# Pronghorn dissapearing from West Texas...



## El Gato Loco (Jan 15, 2010)

http://www.chron.com/disp/story.mpl/ap/tx/7283634.html


----------



## bar-d (Feb 3, 2010)

Bummer. The pronghorn is one of the 3 big game species I have always wanted to hunt. Hopefully they will make a recovery in population.


----------



## ReidRH (Feb 1, 2010)

I Would Love to hunt Pronghorn also, Bar-d, Chris I hope they find out what is going on and hopefully it is correctable. Maybe the Habitat will improve and the numbers will rebound.


----------



## KaBloomr (Mar 18, 2010)

That's an interesting article, Chris. We have been seeing increasing numbers of speed goats in the southeastern part of our state. I'll have to ask some friends associated with our DWR if they have been conducting worm or other types of testing. I hadn't heard anything about the tests prior to reading the article you posted.


----------



## youngdon (Mar 10, 2010)

Good article Chris, I would guess a contolled burn on some of the land would help with food sources.


----------



## On a call (Mar 3, 2010)

Everything cycles..but this sounds like it could be more than just that ? As KB mentioned a increase in his state I wonder about other areas and states.

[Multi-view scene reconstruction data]
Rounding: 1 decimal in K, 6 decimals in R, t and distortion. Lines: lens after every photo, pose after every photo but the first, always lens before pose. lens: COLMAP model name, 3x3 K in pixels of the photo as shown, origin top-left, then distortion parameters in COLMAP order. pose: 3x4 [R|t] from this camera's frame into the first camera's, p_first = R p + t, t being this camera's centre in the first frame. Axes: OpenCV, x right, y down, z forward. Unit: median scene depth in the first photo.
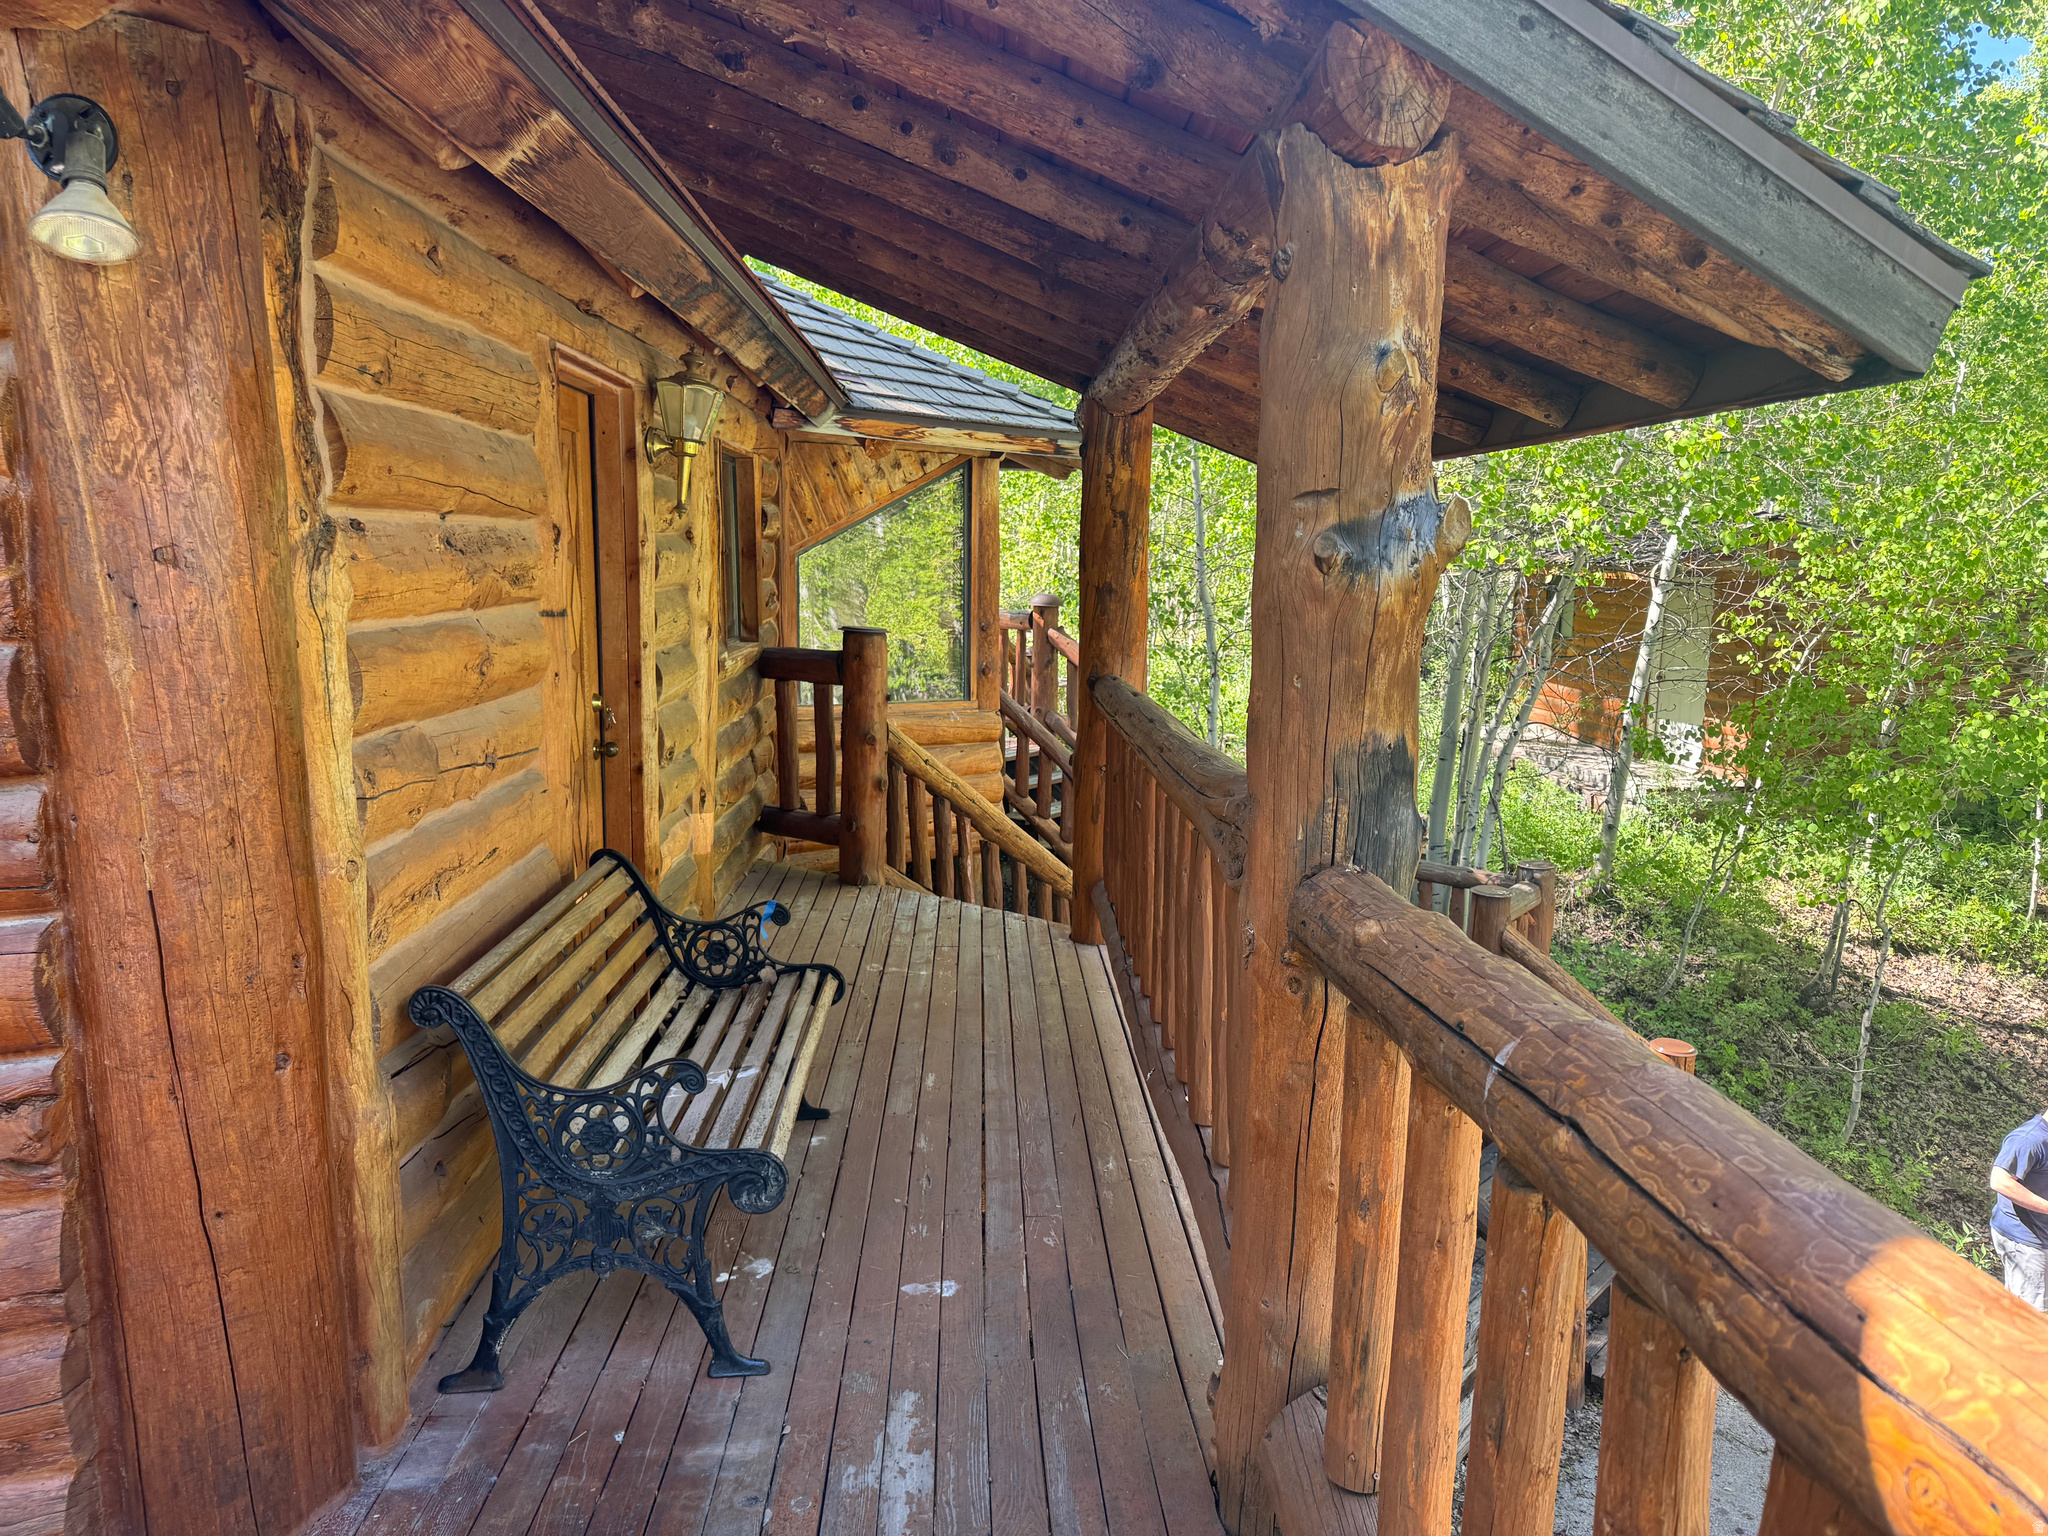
lens RADIAL K [[1438.2, 0, 1025.5], [0, 1438.2, 758.2], [0, 0, 1]] dist [0.091200, -0.123314]
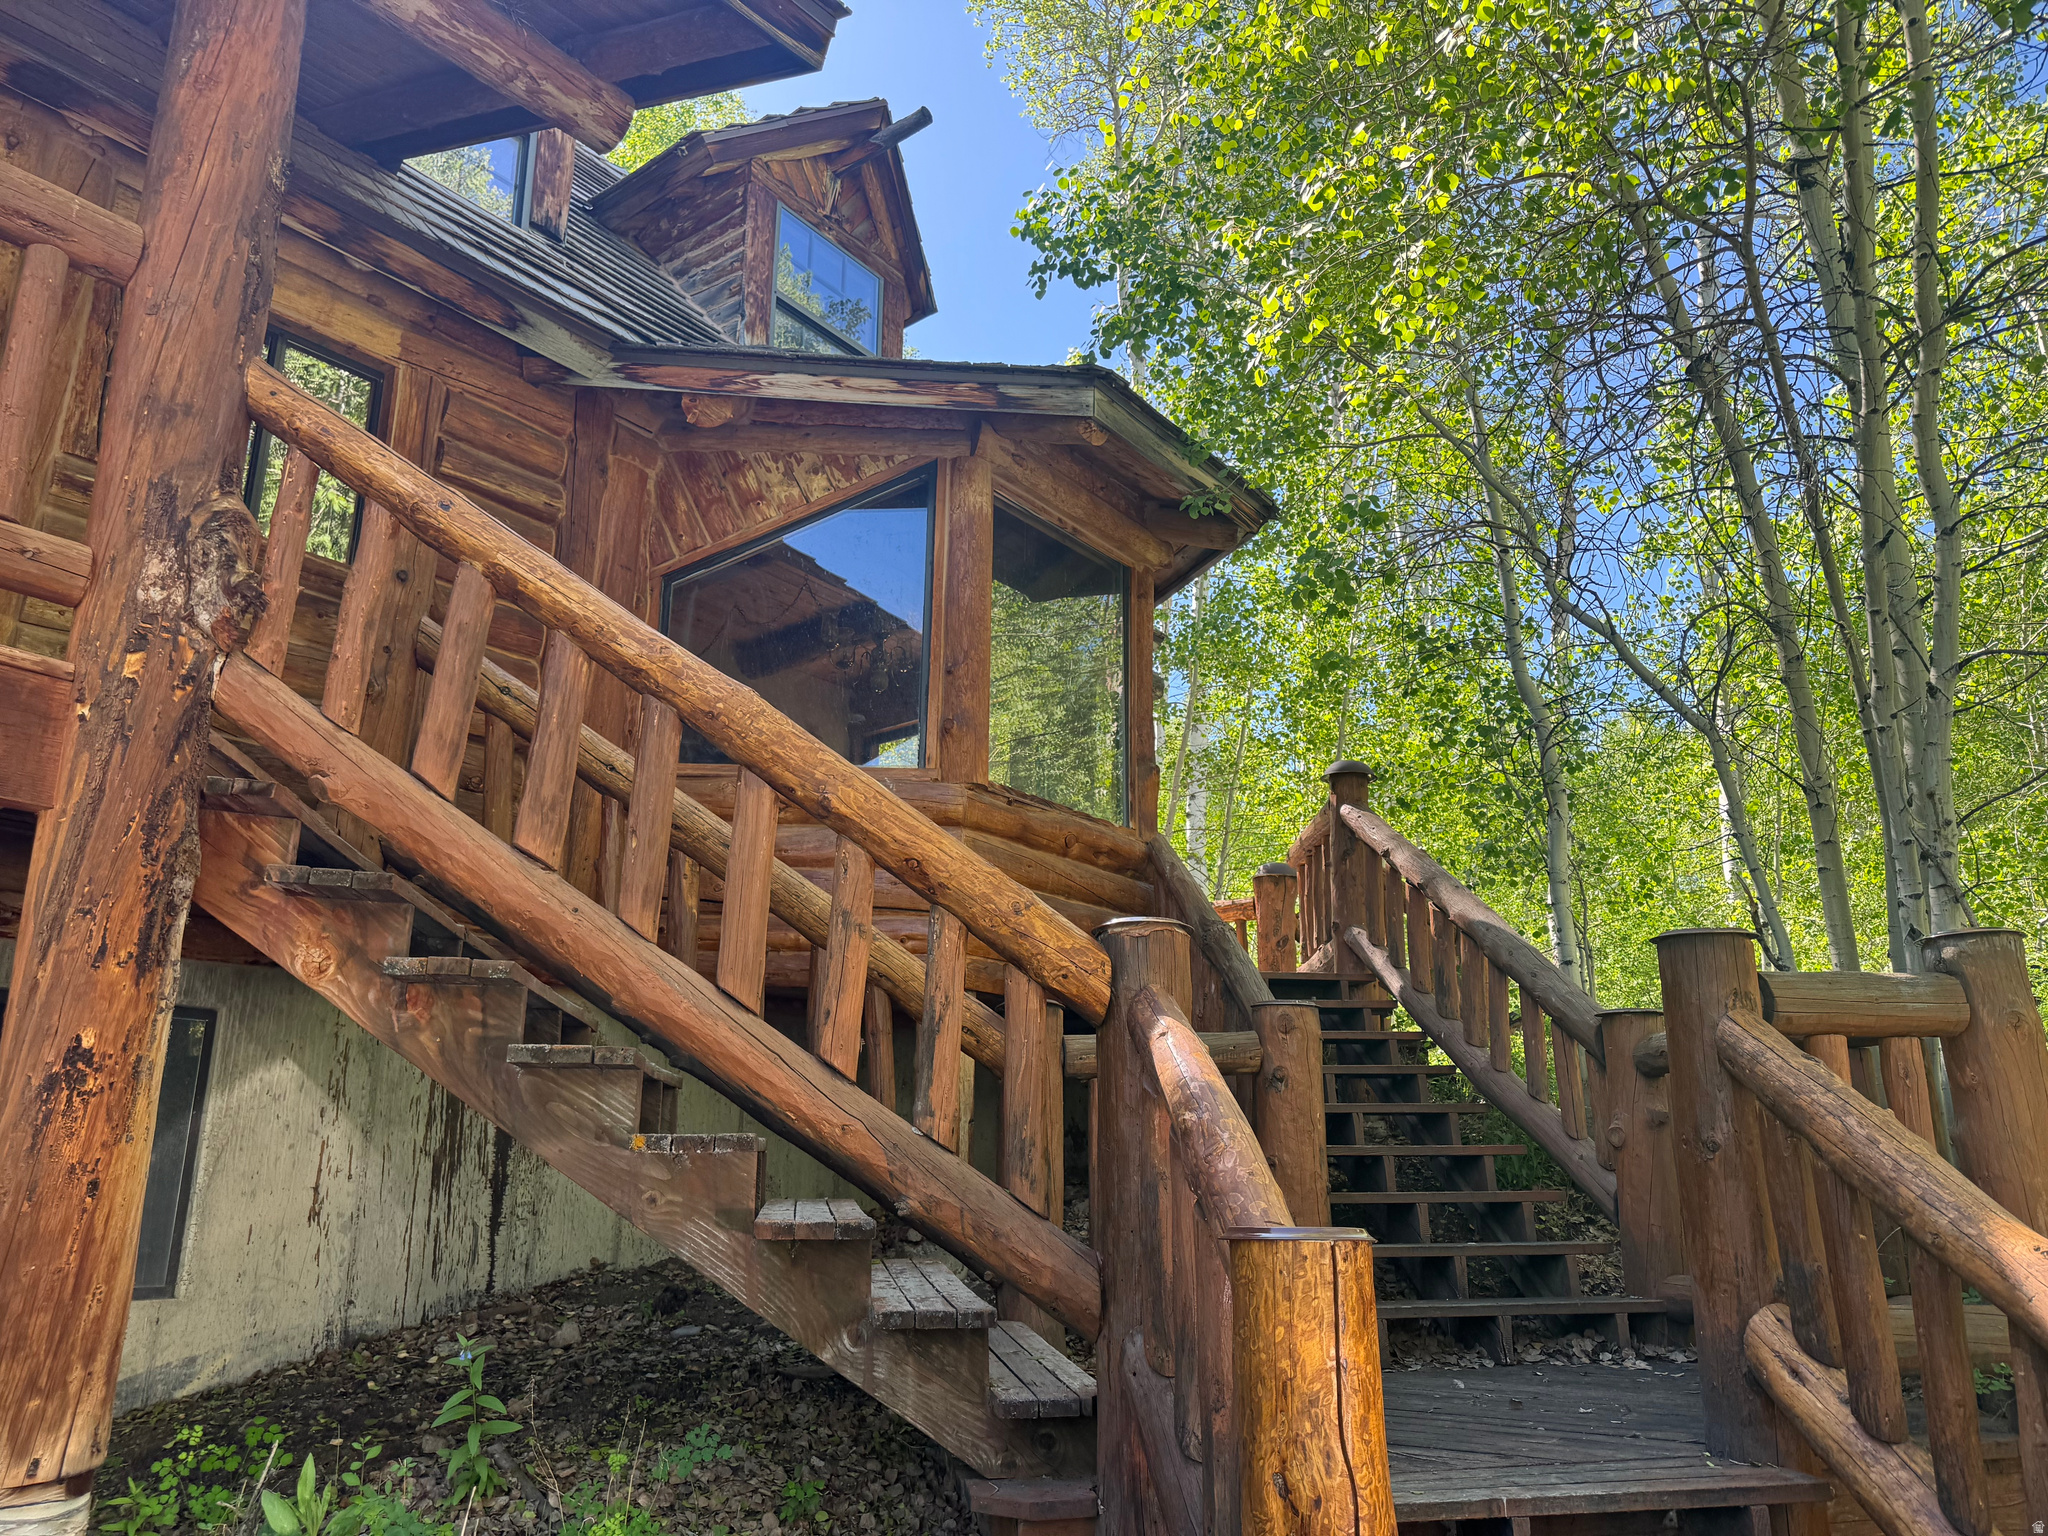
lens RADIAL K [[1441.6, 0, 1024.0], [0, 1441.6, 771.0], [0, 0, 1]] dist [0.071042, -0.115184]
pose [[0.758668, -0.178945, -0.626419, 0.411565], [-0.099770, 0.918281, -0.383153, 0.210998], [0.643792, 0.353184, 0.678817, 0.538740]]
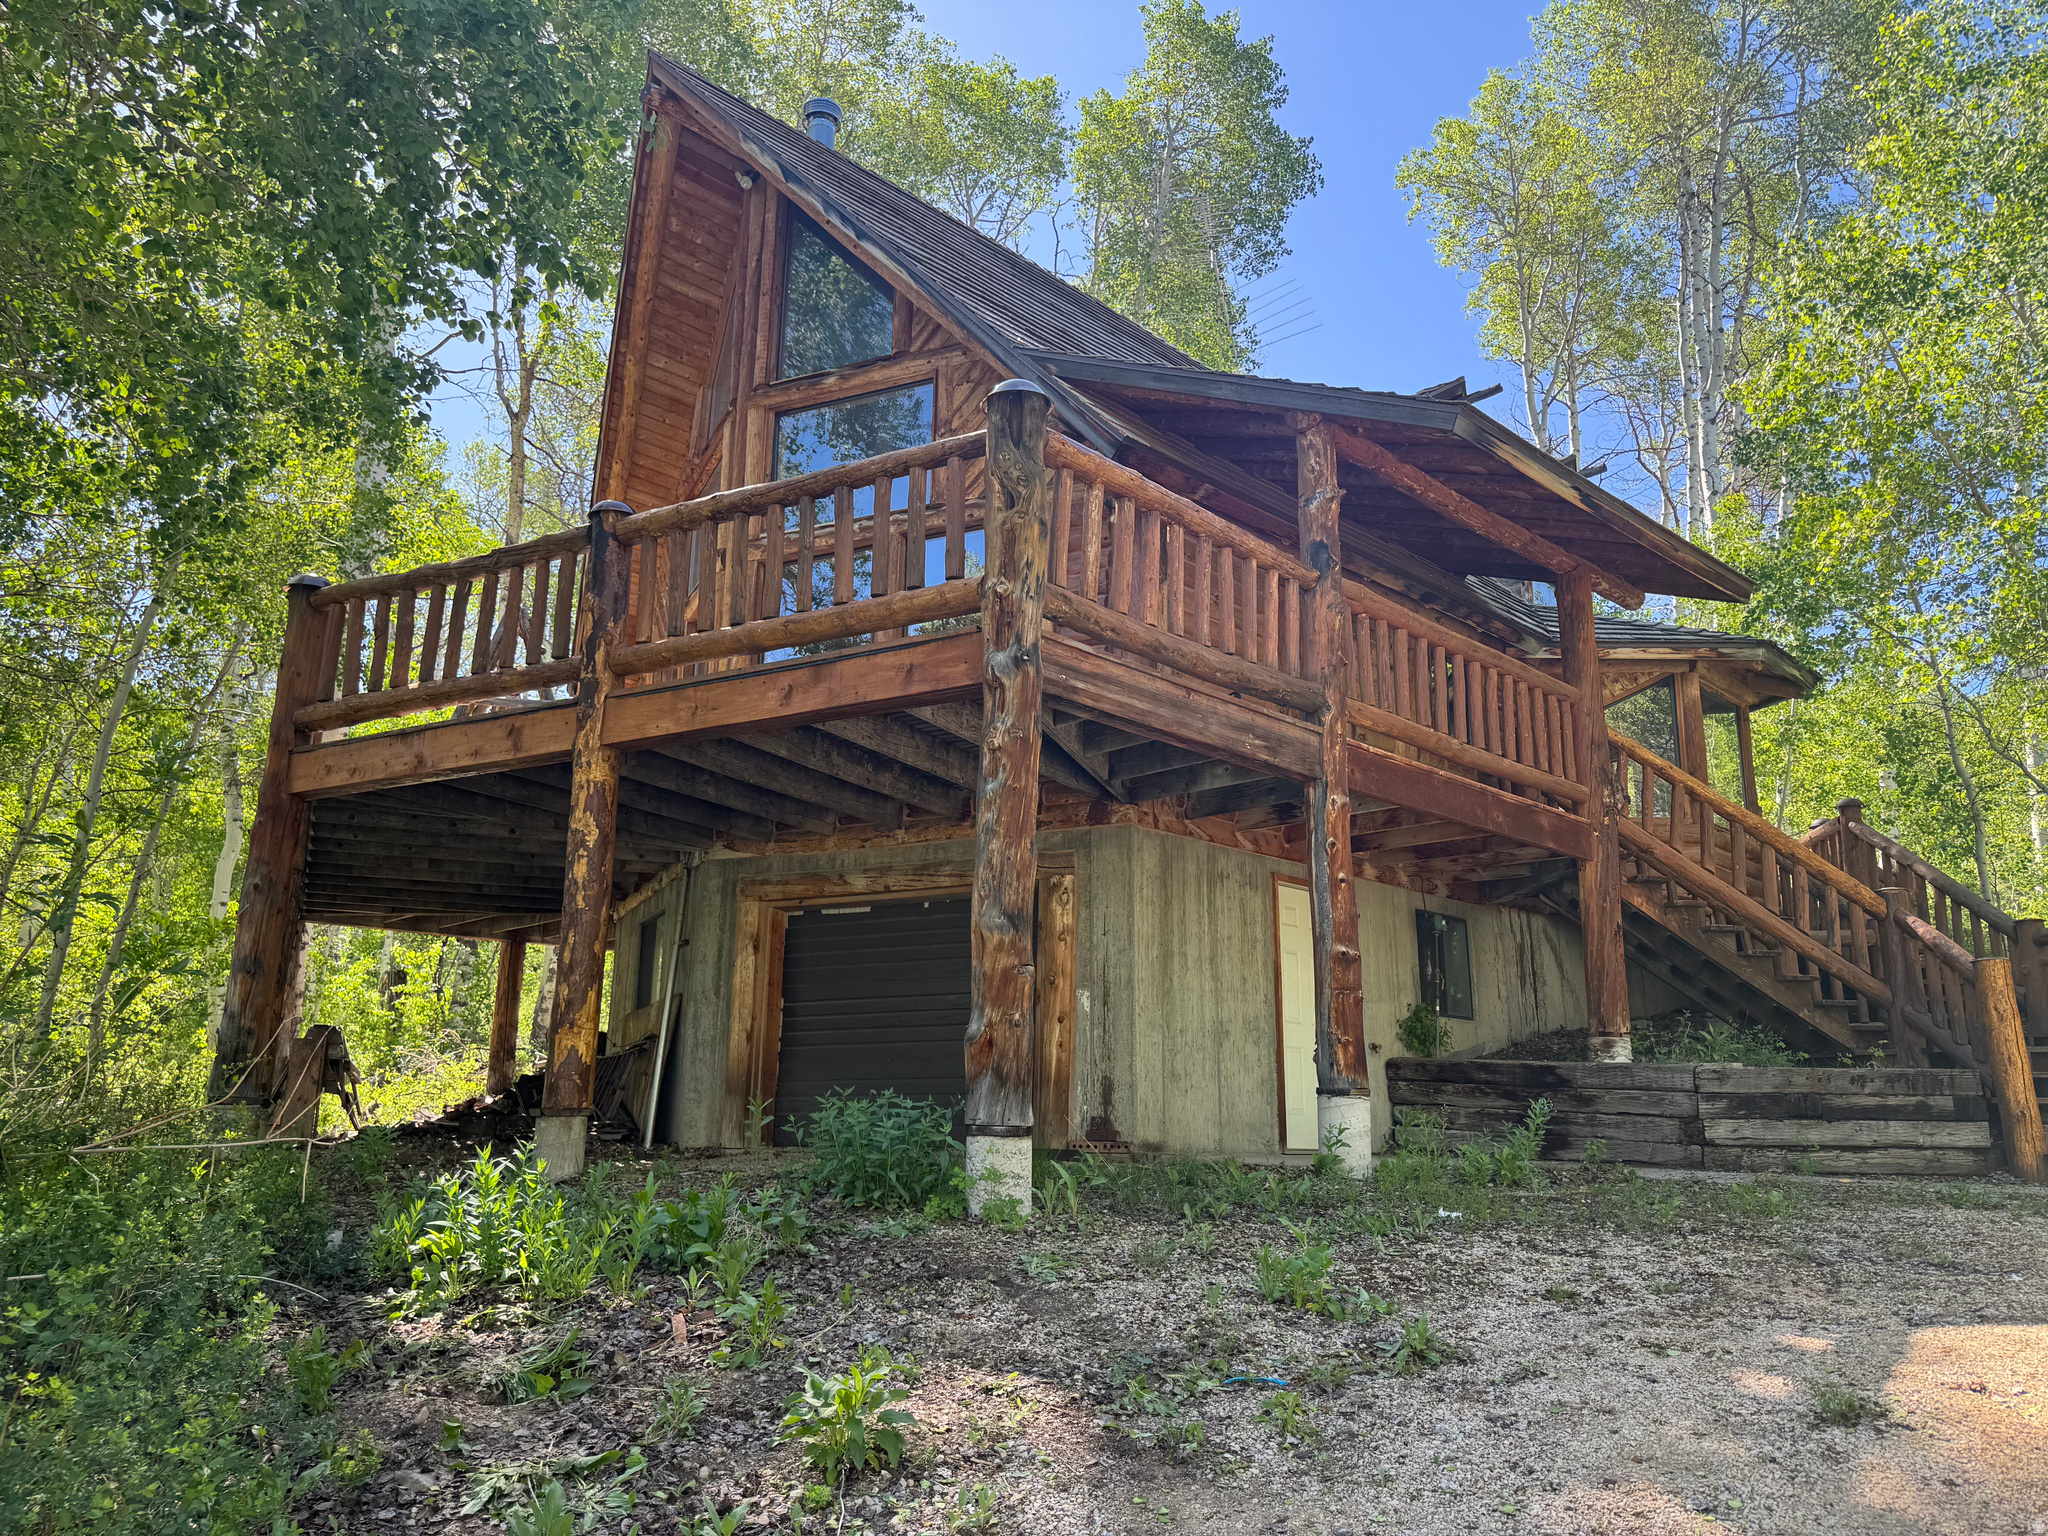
lens RADIAL K [[1441.6, 0, 1024.0], [0, 1441.6, 771.0], [0, 0, 1]] dist [0.071042, -0.115184]
pose [[0.658116, -0.171333, -0.733164, 0.631910], [-0.129905, 0.933322, -0.334716, 0.516974], [0.741626, 0.315524, 0.591976, -0.483731]]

Exercise instructions: According to the pronghorn thread, what measure does youngdon suggest would help with food sources? The reconstruction data is not required for this exercise.

Solution to this problem: A controlled burn on some of the land.